Last September, Apple launched tvOS 9 with the latest Apple TV model so this will be the first major update since the fourth-gen Apple TV arrived. In fact, the update isn’t all that huge. Siri gets more capabilities and there’s a few new channels and interface tweaks, one being Dark Mode which is better for night-time viewing.
A handy new feature is Single Sign-On which should do away with those annoying sign-in screens, codes and other stuff that gets between you and your viewing pleasure.
There’s more software to talk about, including Siri integration within macOS Sierra. The virtual assistant is making its Mac debut to compete with the likes of Cortana on Windows 10 after two and a half years of internal testing. Users will also be able to unlock their Macs using their Apple Watch, and pay for things using Apple Pay in Safari, authenticating payments with fingerprint recognition via Touch ID on an iPhone, using Continuity.
For a lot of people, new hardware will be more exciting than software but despite rumours that Apple will refresh its MacBook Pro line this year, there were no announcements in the keynote. The MacBook Pro 2016 is tipped to get a boost in graphics performance thanks to a new AMD/Nvidia GPU, and will also come with the latest Intel Skylake chips.

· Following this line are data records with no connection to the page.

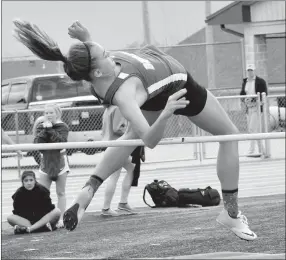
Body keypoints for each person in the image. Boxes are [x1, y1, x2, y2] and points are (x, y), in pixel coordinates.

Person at [13, 19, 257, 241]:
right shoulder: (126, 95)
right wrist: (165, 114)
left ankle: (87, 191)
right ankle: (231, 213)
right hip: (179, 89)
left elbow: (92, 61)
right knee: (230, 135)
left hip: (156, 91)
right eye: (106, 55)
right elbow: (150, 141)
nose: (112, 57)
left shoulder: (93, 74)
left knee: (129, 137)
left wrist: (86, 38)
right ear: (97, 71)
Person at [101, 105, 143, 216]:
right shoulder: (117, 107)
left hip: (111, 143)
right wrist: (133, 131)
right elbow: (117, 128)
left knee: (131, 168)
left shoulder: (108, 108)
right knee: (115, 175)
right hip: (117, 145)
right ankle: (107, 207)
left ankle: (122, 203)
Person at [33, 104, 70, 228]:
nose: (48, 115)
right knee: (43, 193)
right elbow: (37, 143)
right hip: (45, 164)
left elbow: (61, 142)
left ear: (57, 113)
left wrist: (50, 130)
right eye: (46, 113)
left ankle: (61, 219)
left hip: (60, 163)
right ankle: (45, 219)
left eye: (51, 113)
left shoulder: (63, 126)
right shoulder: (40, 126)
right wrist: (44, 129)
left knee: (61, 193)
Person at [240, 64, 268, 157]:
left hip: (257, 108)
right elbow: (242, 93)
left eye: (251, 70)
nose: (250, 72)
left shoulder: (260, 81)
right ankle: (262, 151)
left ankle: (252, 150)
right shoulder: (245, 82)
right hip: (249, 108)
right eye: (248, 70)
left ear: (254, 71)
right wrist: (244, 99)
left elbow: (264, 94)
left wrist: (253, 99)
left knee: (253, 128)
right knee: (253, 130)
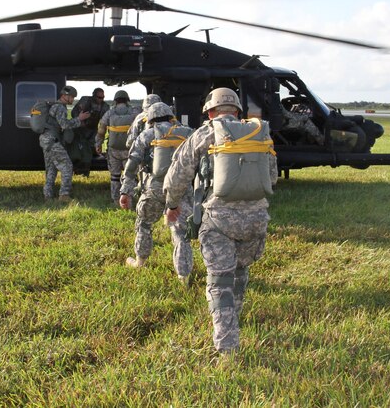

More recent rumours suggest that the MacBook Pro has undergone an Air-esque redesign, making it thinner and lighter than ever without compromising on power. Rumours also suggest it’ll include a Touch ID sensor and a touchscreen-enabled OLED display to replace the function keys, allowing customisable function keys in future.
No surprises that Apple didn’t launch the Apple Watch 2, saying that with watchOS 3 “[the original Apple Watch] will feel like a new watch”. watchOS 3 will be launching to the public in September 2016.’